Content warning: this article contains discussion around racial slurs.
A petition to fire Sky News host Peter Gleeson has been launched online after the journalist’s Black Lives Matter opinion piece used “archaic” language which some critics called “racist.”
Gleeson came under fire on Sunday for a Sunday Telegraph column in which he used the term “negroes” while calling Australia’s own protests against police brutality and Black deaths in custody “idiotic.”
The Guardian’s special 2018 Deaths Inside report used 10 years of coronial data to find that more than 407 Indigenous Australians had died in police care since the end of 1991’s royal commission.
The petition to sack Gleeson had more than 820 signatures at the time of publishing this story.
This is what was published in the paper:
A different version of the article ran on a number of News Corp’s online master heads including the Sunday Herald and Courier Mail.
“The reality in this country – and the United States – is that the greatest danger to Aborigines and African-Americans is themselves,” Gleeson said in the tweaked version while also using the tragic deaths of four Townsville teenagers to prove his point.
“The protests are facile and irrelevant because police and indigenous (sic) deaths in custody are a small part of the complex jigsaw puzzle that goes into making black (sic) lives matter,” he said.
Gleeson’s use of language started to become socially unacceptable in the mid-1960s and, according to Ferris State University in the US, was totally uncouth by the mid-1980s when Stokely Carmichael ’s book “Black Power: The Politics of Liberation in America” stated the term indicated that Black people were inferior. Although it wasn’t always considered a racial slur, it is now treated as an inappropriate word.
Really, how far has Australian thinking come if our popular media still publish stuff like this?”Senior lecturer in Indigenous Studies and Tourism, Dr Andrew Peters
The word “Aborigine”, also used by Gleeson in the article, has been regarded as inappropriate since the 1960s.
“Using the singular word ‘Aborigine’ stems from an era where it was used as a derogatory term and one that invoked power,” Senior lecturer in Indigenous Studies and Tourism at Swinburne University, Dr Andrew Peters told HuffPost Australia.
“Derivatives of the word have the same effect, as do words that associate us with animals.
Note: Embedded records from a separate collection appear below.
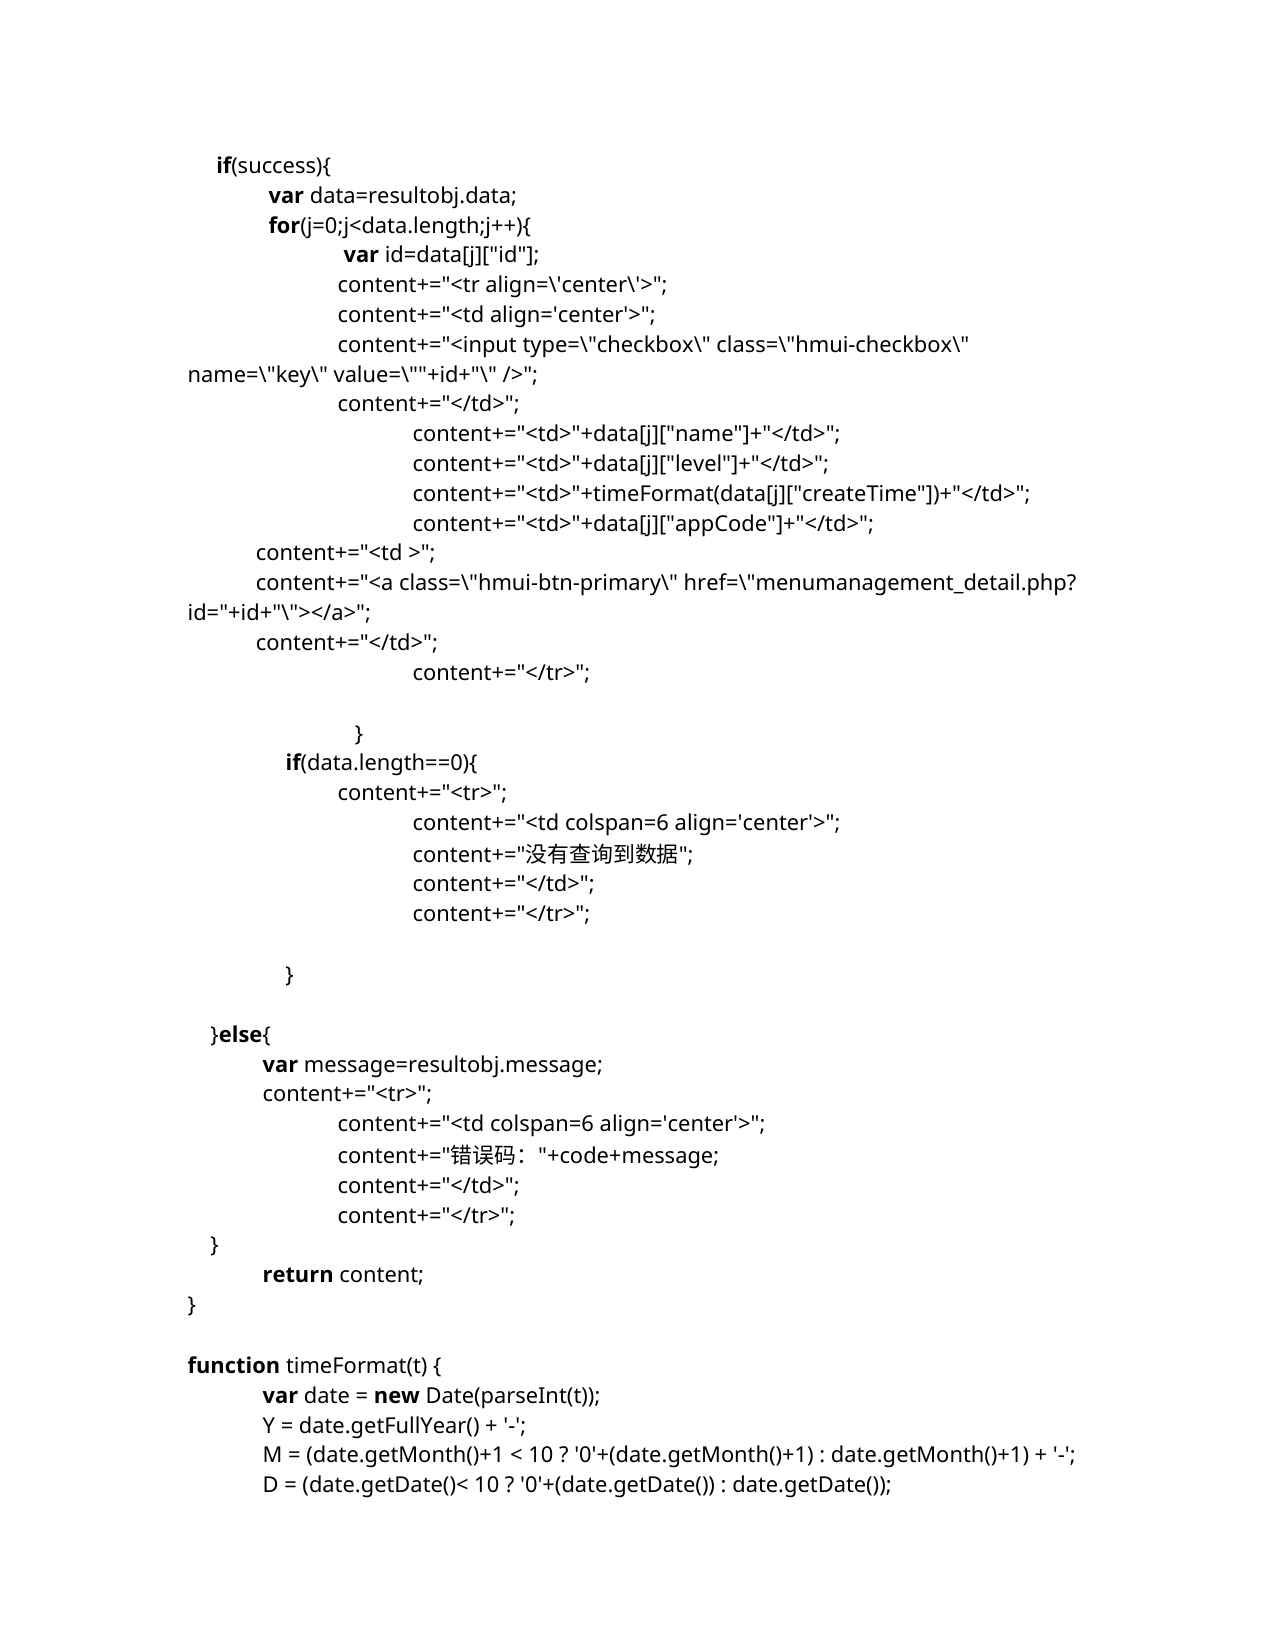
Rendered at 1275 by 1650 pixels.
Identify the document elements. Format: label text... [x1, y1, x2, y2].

text if(success){ [187, 150, 1087, 180]
text content+="</td>"; [187, 627, 1087, 656]
text function timeFormat(t) { [187, 1350, 1087, 1380]
text content+="没有查询到数据"; [187, 837, 1087, 868]
text content+="<td colspan=6 align='center'>"; [187, 807, 1087, 837]
text content+="</tr>"; [187, 1199, 1087, 1229]
text var id=data[j]["id"]; [187, 239, 1087, 269]
text var message=resultobj.message; [187, 1049, 1087, 1078]
text content+="<tr>"; [187, 1078, 1087, 1108]
text content+="<td colspan=6 align='center'>"; [187, 1108, 1087, 1138]
text content+="<td >"; [187, 537, 1087, 567]
text content+="<td>"+data[j]["name"]+"</td>"; [187, 418, 1087, 448]
text content+="</tr>"; [187, 656, 1087, 686]
text return content; [187, 1259, 1087, 1289]
text content+="错误码："+code+message; [187, 1138, 1087, 1170]
text content+="<tr align=\'center\'>"; [187, 269, 1087, 299]
text } [187, 1229, 1087, 1259]
text content+="<td>"+data[j]["appCode"]+"</td>"; [187, 507, 1087, 537]
text content+="</td>"; [187, 1170, 1087, 1199]
text content+="</td>"; [187, 388, 1087, 418]
text content+="<input type=\"checkbox\" class=\"hmui-checkbox\" name=\"key\" value=\""+id+"\" />"; [187, 329, 1087, 388]
text if(data.length==0){ [187, 747, 1087, 777]
text } [187, 1289, 1087, 1319]
text } [187, 959, 1087, 989]
text for(j=0;j<data.length;j++){ [187, 209, 1087, 239]
text content+="<a class=\"hmui-btn-primary\" href=\"menumanagement_detail.php?id="+id+"\"></a>"; [187, 567, 1087, 627]
text M = (date.getMonth()+1 < 10 ? '0'+(date.getMonth()+1) : date.getMonth()+1) + '-'; [187, 1439, 1087, 1469]
text content+="</tr>"; [187, 898, 1087, 928]
text content+="<td>"+timeFormat(data[j]["createTime"])+"</td>"; [187, 478, 1087, 507]
text content+="<tr>"; [187, 777, 1087, 807]
text }else{ [187, 1019, 1087, 1049]
text content+="<td>"+data[j]["level"]+"</td>"; [187, 448, 1087, 478]
text D = (date.getDate()< 10 ? '0'+(date.getDate()) : date.getDate()); [187, 1469, 1087, 1499]
text Y = date.getFullYear() + '-'; [187, 1409, 1087, 1439]
text var date = new Date(parseInt(t)); [187, 1380, 1087, 1409]
text } [187, 717, 1087, 747]
text content+="<td align='center'>"; [187, 299, 1087, 329]
text var data=resultobj.data; [187, 180, 1087, 209]
text content+="</td>"; [187, 868, 1087, 898]
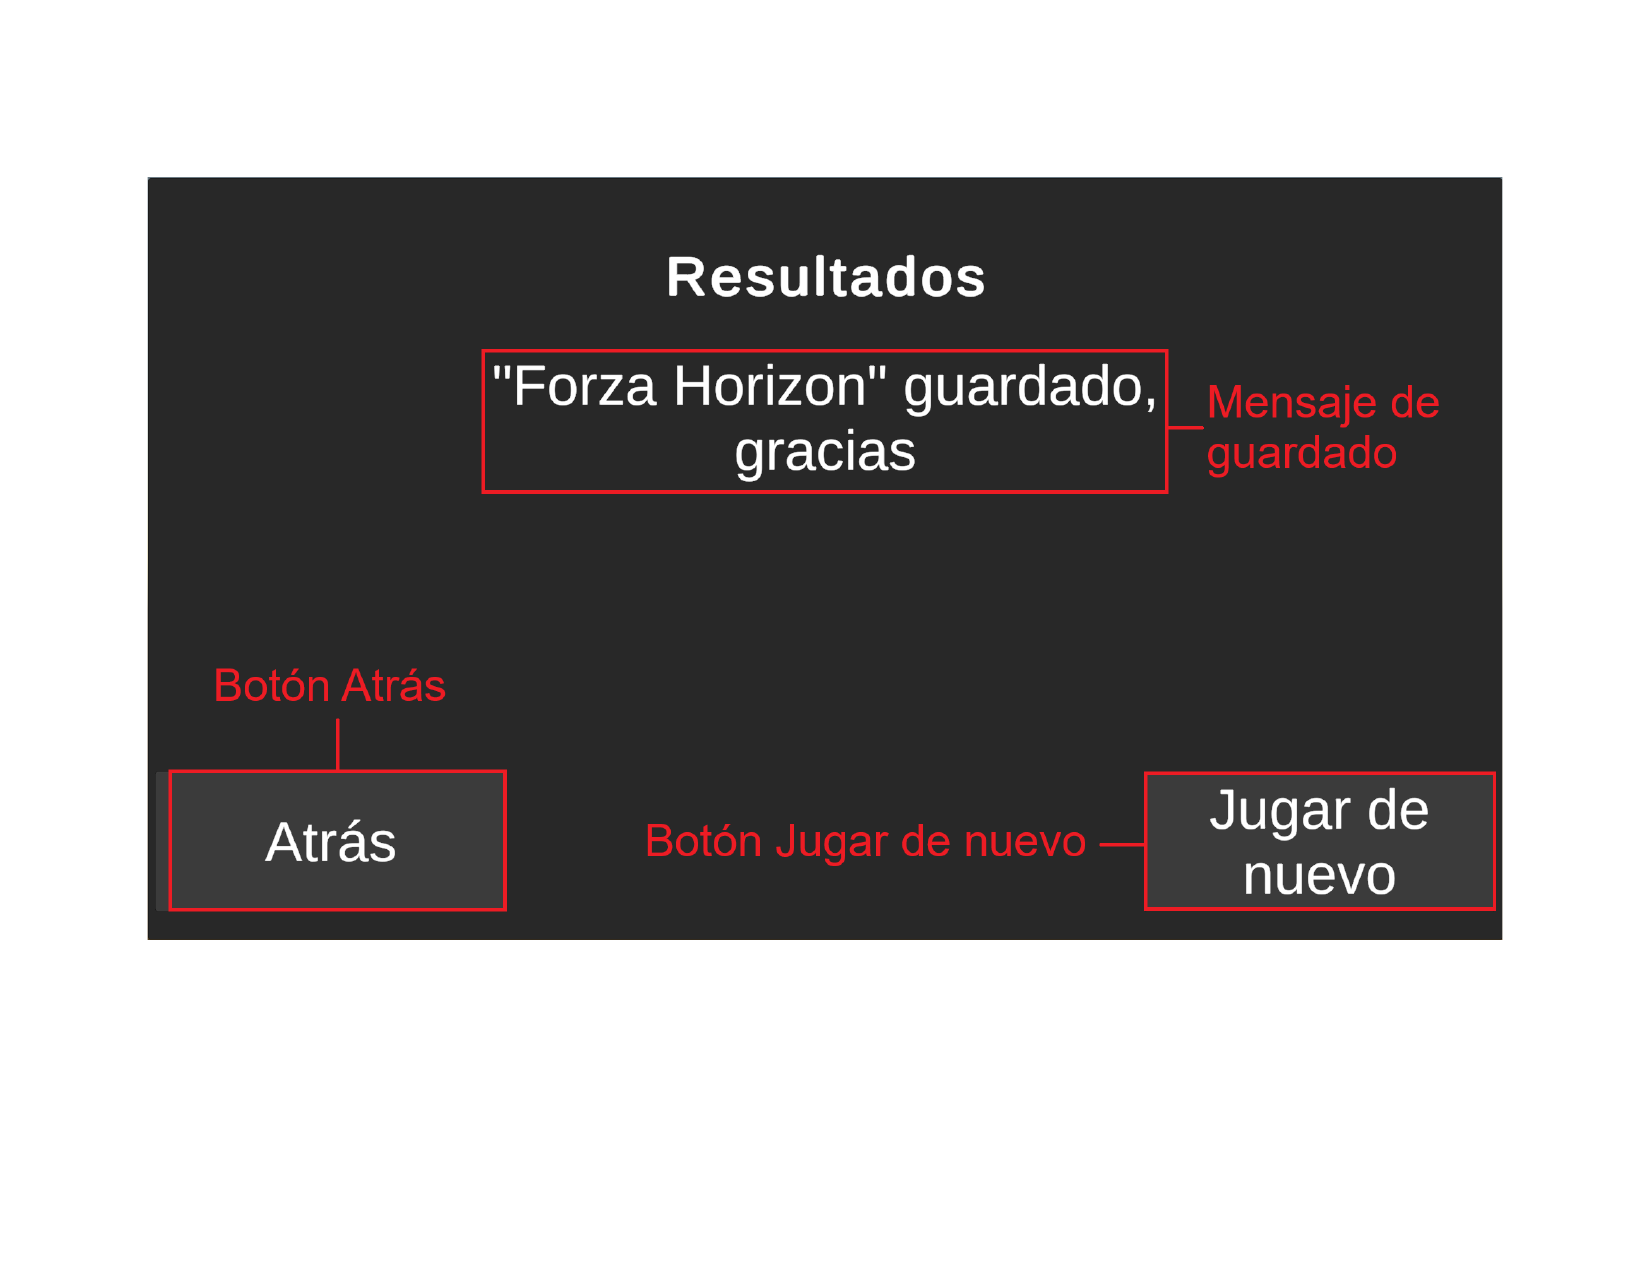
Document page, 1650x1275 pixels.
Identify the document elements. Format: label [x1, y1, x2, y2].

picture [147, 177, 1503, 940]
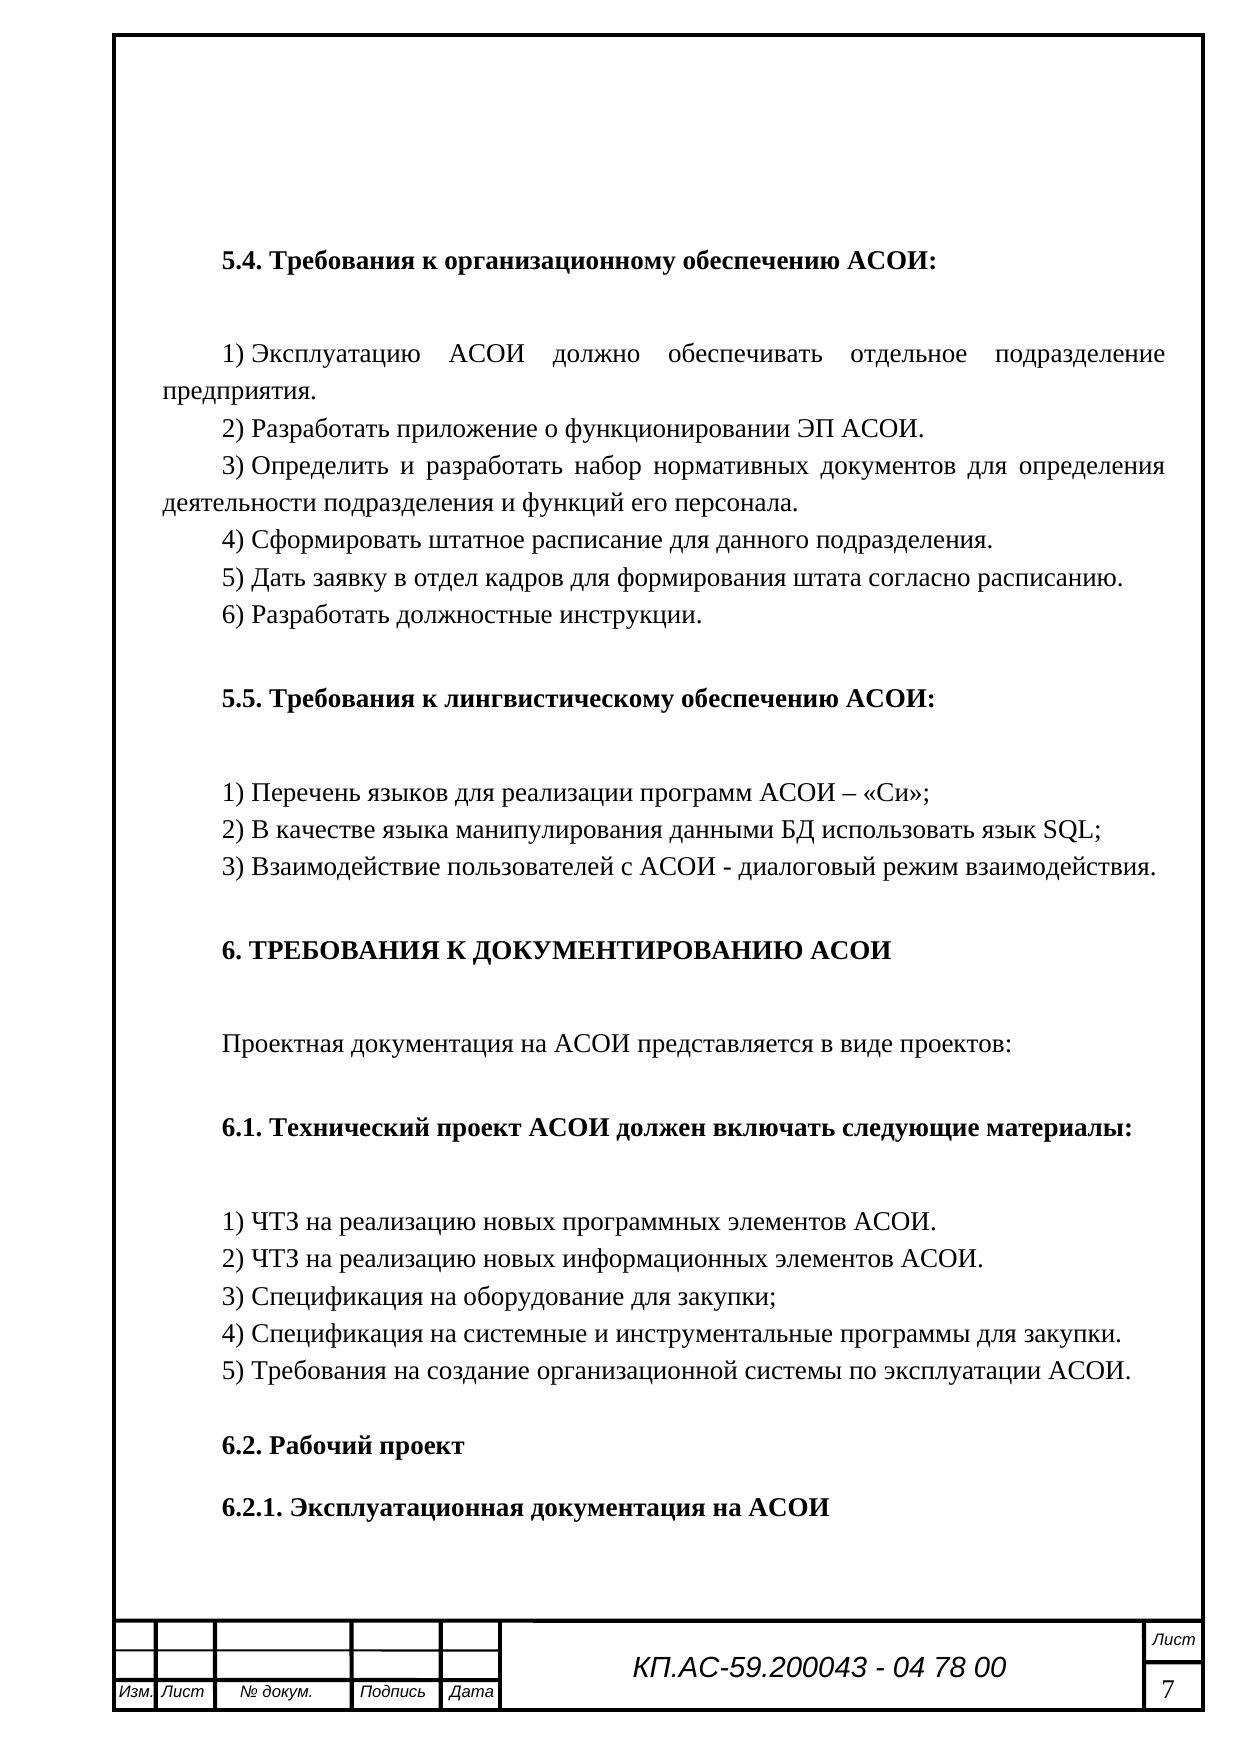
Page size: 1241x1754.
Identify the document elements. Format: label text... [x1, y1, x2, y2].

list Спецификация на оборудование для закупки; [162, 1279, 1167, 1311]
text 6.2.1. Эксплуатационная документация на АСОИ [162, 1491, 1166, 1522]
text 6.2. Рабочий проект [162, 1429, 1166, 1460]
list Эксплуатацию АСОИ должно обеспечивать отдельное подразделение предприятия. [162, 337, 1167, 406]
text 5.5. Требования к лингвистическому обеспечению АСОИ: [162, 682, 1166, 713]
list В качестве языка манипулирования данными БД использовать язык SQL; [162, 813, 1167, 844]
list Дать заявку в отдел кадров для формирования штата согласно расписанию. [162, 561, 1167, 592]
list ЧТЗ на реализацию новых программных элементов АСОИ. [162, 1205, 1167, 1236]
text 5.4. Требования к организационному обеспечению АСОИ: [162, 244, 1166, 275]
text 6. ТРЕБОВАНИЯ К ДОКУМЕНТИРОВАНИЮ АСОИ [162, 934, 1166, 965]
list Разработать приложение о функционировании ЭП АСОИ. [162, 412, 1167, 443]
list ЧТЗ на реализацию новых информационных элементов АСОИ. [162, 1242, 1167, 1273]
list Определить и разработать набор нормативных документов для определения деятельности подразделения и функций его персонала. [162, 449, 1167, 517]
list Перечень языков для реализации программ АСОИ – «Си»; [162, 776, 1167, 807]
list Сформировать штатное расписание для данного подразделения. [162, 524, 1167, 555]
list Спецификация на системные и инструментальные программы для закупки. [162, 1317, 1167, 1348]
list Требования на создание организационной системы по эксплуатации АСОИ. [162, 1354, 1167, 1385]
text 6.1. Технический проект АСОИ должен включать следующие материалы: [162, 1112, 1166, 1143]
text Проектная документация на АСОИ представляется в виде проектов: [162, 1028, 1167, 1059]
list Разработать должностные инструкции. [162, 598, 1167, 629]
list Взаимодействие пользователей с АСОИ - диалоговый режим взаимодействия. [162, 850, 1167, 881]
It’s so disappointing that once again we have to defend our stance on not being labelled a word that disrespected our ancestors.”
Peters added that the language used by Gleeson is at best “entitled ignorance”, and at worst a deliberate racial slur.
“They’re either completely oblivious to the root causes of many of these societal issues (again, “entitled ignorance”) or they write inflammatory things like this to get attention and thus sell papers – a form of clickbait,” he said.
“This is where my pity comes from. What kind of society are we if prominent people like this are either too arrogant and ignorant to see the world in any way other than “theirs”, or they are so driven by the attention that they don’t really care what they say or how they say it?
“It’s the same colonial logic that labelled us ‘sub-human’ and ‘ape-like’ in the 18th and 19th centuries. Really, how far has Australian thinking come if our popular media still publish stuff like this?”
HuffPost has reached out to News Corp for comment.
The reaction to the article, entitled Where’s the real justice?, was swift with some making formal complaints to the Australian Press Council.
“The fact this Racism is written, proofed and printed is disgusting but this isn’t a one off and the climate of the country that allows this rationale (or lack of),” rapper Briggs said on Instagram.
“How far have we come? Not far at all. This kind of language is archaic, but very “on-brand” for Australia. Until racist opinions are smashed. Until racist systems and structures are obliterated, we’re not going to see actual change.”